"""

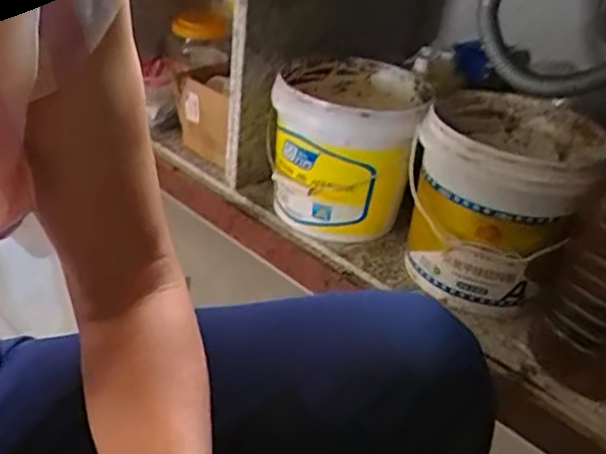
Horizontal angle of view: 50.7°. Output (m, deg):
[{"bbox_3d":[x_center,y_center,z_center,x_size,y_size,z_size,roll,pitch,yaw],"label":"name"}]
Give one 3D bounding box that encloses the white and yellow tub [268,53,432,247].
[{"bbox_3d":[0.075,-0.150,1.124,0.236,0.242,0.286,14,32,9],"label":"white and yellow tub"}]

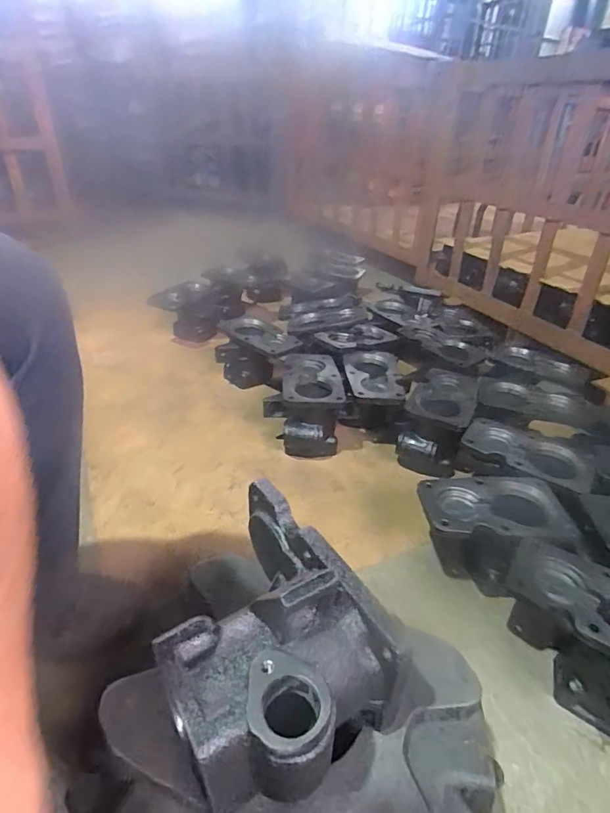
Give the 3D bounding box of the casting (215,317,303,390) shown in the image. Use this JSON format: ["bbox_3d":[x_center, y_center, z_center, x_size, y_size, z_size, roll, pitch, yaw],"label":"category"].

"""

• _Task to carry out_
Type the listing out again word for word, passing over each picture.

• _Reply_
Horizontal angle of view: 50.7°. Output (m, deg):
[{"bbox_3d":[x_center,y_center,z_center,x_size,y_size,z_size,roll,pitch,yaw],"label":"name"}]
Give one 3D bounding box that encloses the white and yellow tub [268,53,432,247].
[{"bbox_3d":[0.075,-0.150,1.124,0.236,0.242,0.286,14,32,9],"label":"white and yellow tub"}]

Give the 3D bounding box of the casting (215,317,303,390) shown in the image. Use this JSON format: ["bbox_3d":[x_center, y_center, z_center, x_size, y_size, z_size, roll, pitch, yaw],"label":"category"].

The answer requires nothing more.